We usually think of at 6pS/mm, but in any case that’s not much of a factor. At the scales in a microprocessor, time of flight is an issue only for a small percentage of the wires. What dominates is the time it takes to make a transition. In other words. Each wire has an effective capacitance, and you put a ramp on one side and need to see the ramp on the other. The time delay between the ramps is the time of flight. But even at the input, the ramp is not instantaneous. The transitor drain wants to charge the capacitor but can’t do so instantaneously. We usually worry about the time it takes to get from 20 percent of Vdd to 80 percent.

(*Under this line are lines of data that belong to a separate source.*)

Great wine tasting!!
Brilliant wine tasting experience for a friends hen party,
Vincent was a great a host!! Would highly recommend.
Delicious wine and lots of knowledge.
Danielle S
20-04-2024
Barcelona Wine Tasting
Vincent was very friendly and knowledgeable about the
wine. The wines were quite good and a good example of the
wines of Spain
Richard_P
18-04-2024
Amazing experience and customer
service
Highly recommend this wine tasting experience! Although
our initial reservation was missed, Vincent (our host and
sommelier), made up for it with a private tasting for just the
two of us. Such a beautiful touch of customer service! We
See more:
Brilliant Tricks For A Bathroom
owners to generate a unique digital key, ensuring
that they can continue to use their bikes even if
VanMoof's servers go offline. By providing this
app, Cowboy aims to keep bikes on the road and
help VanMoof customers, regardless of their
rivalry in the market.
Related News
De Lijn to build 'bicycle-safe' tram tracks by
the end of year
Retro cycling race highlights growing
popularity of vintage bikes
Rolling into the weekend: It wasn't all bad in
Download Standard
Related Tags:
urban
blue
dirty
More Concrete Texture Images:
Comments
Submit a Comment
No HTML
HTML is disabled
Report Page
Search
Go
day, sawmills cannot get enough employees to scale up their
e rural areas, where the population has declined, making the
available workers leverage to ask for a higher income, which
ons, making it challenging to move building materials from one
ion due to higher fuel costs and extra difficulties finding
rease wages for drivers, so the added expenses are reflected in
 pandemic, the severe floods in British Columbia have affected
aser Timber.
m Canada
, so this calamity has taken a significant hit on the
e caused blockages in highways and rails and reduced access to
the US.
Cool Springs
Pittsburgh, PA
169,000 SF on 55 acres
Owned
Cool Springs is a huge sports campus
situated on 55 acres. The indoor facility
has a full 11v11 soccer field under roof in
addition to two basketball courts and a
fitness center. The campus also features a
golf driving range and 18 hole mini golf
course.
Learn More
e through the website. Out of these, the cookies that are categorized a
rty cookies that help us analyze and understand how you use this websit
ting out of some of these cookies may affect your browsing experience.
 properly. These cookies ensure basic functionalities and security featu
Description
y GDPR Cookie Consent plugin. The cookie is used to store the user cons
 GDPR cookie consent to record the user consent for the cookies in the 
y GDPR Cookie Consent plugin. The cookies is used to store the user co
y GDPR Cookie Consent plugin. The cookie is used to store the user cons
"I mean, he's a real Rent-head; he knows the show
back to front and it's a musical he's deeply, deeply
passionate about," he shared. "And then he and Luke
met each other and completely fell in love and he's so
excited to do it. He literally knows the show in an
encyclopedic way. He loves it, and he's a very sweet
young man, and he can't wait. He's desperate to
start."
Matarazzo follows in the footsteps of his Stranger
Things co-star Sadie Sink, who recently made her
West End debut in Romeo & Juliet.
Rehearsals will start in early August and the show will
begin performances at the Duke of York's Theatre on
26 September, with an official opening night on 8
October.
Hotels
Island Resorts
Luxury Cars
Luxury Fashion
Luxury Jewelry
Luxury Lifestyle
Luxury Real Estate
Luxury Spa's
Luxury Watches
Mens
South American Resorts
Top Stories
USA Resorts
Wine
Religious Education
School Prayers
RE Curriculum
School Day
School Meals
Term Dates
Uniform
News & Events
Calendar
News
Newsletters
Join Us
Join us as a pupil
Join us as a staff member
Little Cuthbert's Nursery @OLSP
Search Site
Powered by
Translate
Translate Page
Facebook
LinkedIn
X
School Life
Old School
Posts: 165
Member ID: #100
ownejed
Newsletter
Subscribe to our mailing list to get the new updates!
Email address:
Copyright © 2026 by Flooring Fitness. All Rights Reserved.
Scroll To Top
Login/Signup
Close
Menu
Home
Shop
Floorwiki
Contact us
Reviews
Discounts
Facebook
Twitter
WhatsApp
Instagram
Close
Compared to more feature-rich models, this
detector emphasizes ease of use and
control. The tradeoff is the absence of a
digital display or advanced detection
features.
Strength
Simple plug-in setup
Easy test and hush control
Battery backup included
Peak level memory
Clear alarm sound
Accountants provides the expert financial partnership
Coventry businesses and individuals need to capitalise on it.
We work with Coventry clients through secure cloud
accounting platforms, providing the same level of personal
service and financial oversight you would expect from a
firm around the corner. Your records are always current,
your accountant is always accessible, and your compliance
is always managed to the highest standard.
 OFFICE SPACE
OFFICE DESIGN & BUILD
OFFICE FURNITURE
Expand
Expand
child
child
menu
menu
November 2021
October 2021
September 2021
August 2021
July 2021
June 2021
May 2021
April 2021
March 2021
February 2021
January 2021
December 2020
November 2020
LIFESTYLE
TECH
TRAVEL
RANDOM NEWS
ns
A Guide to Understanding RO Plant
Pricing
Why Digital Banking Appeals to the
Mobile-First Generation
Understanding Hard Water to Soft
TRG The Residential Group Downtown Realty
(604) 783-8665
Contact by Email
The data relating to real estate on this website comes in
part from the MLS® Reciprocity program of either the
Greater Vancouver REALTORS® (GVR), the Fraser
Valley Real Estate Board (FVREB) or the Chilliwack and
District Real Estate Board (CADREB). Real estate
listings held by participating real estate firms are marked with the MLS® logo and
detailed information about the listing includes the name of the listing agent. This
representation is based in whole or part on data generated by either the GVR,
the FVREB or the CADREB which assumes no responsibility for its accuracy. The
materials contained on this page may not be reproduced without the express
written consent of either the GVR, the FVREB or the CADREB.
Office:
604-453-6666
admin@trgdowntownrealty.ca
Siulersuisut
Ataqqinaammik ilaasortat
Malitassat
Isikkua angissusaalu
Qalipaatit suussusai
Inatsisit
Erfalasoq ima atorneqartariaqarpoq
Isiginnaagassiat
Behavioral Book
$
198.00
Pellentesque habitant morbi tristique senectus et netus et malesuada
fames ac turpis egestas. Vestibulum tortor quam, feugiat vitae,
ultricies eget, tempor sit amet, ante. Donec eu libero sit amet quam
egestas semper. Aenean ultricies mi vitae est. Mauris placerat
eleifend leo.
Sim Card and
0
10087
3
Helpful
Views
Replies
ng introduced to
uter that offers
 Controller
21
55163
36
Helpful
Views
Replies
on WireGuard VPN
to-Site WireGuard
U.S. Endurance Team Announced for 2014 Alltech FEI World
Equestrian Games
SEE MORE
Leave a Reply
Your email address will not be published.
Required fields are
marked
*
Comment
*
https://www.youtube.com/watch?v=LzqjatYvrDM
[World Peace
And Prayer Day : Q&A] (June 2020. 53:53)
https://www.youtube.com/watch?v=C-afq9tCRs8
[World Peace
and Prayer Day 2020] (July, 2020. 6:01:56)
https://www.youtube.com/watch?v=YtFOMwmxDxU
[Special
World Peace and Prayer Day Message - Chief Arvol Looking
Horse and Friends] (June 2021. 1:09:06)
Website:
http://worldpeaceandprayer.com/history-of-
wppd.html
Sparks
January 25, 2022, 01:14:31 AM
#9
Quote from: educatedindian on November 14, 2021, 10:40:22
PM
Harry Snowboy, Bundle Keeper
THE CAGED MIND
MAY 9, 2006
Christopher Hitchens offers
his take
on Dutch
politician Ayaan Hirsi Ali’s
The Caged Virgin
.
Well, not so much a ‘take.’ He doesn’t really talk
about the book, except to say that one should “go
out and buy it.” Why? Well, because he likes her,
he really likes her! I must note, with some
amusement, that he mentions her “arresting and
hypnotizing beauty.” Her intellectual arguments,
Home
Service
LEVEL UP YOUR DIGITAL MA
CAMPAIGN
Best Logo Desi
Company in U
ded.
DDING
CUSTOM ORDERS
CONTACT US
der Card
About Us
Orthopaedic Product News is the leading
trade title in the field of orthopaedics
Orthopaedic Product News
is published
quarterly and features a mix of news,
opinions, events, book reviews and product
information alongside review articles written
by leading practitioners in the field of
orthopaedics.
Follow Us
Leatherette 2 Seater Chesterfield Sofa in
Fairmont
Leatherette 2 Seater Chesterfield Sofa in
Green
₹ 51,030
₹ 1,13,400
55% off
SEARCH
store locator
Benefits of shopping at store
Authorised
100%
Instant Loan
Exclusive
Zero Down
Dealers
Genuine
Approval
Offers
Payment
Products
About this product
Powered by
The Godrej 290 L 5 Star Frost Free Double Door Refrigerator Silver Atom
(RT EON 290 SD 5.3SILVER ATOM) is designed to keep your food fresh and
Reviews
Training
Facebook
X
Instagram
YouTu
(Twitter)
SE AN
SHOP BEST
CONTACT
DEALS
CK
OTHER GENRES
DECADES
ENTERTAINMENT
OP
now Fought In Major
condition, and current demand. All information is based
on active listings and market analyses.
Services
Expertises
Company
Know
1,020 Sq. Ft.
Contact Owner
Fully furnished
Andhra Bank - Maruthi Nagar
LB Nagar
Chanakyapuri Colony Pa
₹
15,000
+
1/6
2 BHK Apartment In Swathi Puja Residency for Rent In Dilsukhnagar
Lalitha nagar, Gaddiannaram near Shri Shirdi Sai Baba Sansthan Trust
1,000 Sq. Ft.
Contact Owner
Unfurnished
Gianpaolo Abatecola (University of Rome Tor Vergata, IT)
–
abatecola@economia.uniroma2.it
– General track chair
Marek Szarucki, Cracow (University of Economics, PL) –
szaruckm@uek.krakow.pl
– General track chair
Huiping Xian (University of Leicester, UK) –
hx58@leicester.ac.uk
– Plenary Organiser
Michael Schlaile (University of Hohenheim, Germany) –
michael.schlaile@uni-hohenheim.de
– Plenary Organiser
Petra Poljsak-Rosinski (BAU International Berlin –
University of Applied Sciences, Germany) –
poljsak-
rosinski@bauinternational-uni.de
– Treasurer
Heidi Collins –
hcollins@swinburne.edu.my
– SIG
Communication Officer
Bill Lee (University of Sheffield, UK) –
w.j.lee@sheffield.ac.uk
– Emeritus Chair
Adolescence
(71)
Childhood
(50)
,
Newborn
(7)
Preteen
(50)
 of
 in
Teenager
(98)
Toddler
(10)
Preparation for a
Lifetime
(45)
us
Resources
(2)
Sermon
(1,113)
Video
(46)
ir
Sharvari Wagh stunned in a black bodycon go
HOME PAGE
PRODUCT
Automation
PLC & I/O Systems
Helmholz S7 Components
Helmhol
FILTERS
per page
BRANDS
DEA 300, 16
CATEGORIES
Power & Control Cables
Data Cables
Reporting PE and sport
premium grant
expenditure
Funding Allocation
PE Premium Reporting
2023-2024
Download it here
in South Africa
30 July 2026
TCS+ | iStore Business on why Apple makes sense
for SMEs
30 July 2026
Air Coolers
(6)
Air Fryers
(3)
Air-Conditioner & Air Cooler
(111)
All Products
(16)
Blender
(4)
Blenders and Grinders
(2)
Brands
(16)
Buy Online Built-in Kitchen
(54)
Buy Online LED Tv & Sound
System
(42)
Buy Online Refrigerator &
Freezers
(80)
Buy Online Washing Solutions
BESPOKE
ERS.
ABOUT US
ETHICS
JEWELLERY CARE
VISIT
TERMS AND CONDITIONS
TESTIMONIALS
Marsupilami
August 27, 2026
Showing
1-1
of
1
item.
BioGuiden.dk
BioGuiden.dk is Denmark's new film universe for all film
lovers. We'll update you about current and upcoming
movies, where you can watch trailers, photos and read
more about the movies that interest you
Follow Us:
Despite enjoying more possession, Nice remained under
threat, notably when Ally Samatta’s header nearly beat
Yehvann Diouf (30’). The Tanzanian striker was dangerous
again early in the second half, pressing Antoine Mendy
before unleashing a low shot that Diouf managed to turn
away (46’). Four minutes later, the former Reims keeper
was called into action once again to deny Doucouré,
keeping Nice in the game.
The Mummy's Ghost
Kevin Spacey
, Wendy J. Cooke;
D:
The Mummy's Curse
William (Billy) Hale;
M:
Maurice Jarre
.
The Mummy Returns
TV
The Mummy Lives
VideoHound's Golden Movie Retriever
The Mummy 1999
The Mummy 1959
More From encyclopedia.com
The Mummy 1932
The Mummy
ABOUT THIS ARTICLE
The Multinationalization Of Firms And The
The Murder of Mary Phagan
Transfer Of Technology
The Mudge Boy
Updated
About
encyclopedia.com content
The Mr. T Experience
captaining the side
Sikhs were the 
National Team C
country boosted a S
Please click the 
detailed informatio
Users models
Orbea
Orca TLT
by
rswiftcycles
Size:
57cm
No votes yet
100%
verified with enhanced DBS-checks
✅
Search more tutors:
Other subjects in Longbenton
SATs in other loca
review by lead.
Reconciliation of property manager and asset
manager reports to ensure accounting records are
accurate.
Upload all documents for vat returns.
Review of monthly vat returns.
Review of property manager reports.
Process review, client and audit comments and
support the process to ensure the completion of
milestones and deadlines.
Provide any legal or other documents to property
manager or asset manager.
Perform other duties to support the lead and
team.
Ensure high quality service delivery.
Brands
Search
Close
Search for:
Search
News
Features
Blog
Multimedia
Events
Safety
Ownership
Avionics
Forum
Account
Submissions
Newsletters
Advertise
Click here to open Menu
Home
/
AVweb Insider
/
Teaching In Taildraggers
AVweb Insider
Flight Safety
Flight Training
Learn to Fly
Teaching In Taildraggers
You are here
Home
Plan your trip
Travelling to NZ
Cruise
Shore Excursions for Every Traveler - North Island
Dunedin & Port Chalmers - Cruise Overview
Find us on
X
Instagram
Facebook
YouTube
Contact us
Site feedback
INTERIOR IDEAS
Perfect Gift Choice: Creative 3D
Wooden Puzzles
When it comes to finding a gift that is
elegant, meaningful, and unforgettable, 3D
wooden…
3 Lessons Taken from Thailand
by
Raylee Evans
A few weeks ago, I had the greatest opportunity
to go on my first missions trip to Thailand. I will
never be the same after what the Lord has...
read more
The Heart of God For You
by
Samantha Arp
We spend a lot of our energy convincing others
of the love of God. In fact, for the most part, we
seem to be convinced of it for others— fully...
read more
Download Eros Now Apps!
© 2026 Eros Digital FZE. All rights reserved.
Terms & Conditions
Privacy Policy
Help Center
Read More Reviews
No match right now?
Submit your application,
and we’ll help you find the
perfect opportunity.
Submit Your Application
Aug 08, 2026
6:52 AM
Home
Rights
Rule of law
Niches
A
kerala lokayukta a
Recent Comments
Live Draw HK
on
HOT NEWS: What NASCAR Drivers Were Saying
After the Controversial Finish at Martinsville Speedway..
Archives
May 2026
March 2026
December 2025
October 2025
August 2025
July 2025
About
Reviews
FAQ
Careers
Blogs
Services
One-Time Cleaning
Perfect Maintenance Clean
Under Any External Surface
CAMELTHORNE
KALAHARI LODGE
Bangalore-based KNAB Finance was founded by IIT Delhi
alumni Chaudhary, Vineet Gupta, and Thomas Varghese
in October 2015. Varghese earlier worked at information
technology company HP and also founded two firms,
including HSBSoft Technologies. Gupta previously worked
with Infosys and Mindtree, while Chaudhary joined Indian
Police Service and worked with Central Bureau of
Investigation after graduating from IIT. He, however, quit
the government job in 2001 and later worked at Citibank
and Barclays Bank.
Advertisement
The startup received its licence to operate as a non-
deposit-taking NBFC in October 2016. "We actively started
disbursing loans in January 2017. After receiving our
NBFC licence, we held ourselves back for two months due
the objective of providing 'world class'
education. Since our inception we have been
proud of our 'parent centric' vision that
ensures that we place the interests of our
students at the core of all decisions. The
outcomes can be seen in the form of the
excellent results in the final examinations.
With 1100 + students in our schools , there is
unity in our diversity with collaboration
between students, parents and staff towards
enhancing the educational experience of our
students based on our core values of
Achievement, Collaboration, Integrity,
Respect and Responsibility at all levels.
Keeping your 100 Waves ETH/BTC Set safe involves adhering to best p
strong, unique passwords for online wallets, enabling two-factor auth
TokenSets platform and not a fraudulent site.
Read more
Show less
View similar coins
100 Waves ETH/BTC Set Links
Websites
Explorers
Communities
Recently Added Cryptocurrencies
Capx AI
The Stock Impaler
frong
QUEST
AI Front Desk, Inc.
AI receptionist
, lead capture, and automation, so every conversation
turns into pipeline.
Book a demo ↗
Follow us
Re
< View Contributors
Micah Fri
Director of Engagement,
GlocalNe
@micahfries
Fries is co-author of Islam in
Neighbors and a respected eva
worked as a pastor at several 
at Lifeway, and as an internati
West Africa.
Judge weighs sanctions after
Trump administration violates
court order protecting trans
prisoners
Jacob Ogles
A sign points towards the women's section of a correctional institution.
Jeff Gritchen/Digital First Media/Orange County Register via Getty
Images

Smaller geometries can actually HURT this, because we decrease the space between the wires without making a proportional decrease in the height of the wires. Capacitance is proportional to the cross sectional area between the wires (which decreases when we shrink the height of the wires) divided by the distance between the wires. By shrinking the length of the wires we also decrease the capacitance because that decreases the cross sectional area. (I am ignoring resistance to make this simple). The net effect is that interconnect capacitance scales worse than the transistor size in the real world. Because of this we can’t scale transistor width at the same rate we are scaling transistor length. You need more width to length to increase the drive strength. But since there is a transistor at the far end of your wire, this adds more capacitance (a transistor source looks like a mos capacitor). Which means you need to beef up the driver a tad more. And the cycle repeats until you find the ideal transistor size.
If you make your wires very thin, you increase resistance, which has the effect of allowing the ramp to increase faster at the source end, but then you get time of flight being more of a problem. You also increase the risk of parasitic cross coupling, which is incredibly hard to model and predict (and makes it very hard to bin parts). One way to deal with that is to use special wiring schemes like differential wiring, one 1 of N wiring. The latter was intrinsity’s specialty, which may mean Apple is doing it, but it has its own trade offs.
In any event, this is why transistor sizes do not actually shrink anywhere near as fast as the fab node sizes. There are probably zero transistors in a 7nm design that have channels that are 7nm wide and 7nm long. Also probably very few wires that are actually 7nm wide or 7nm spaced.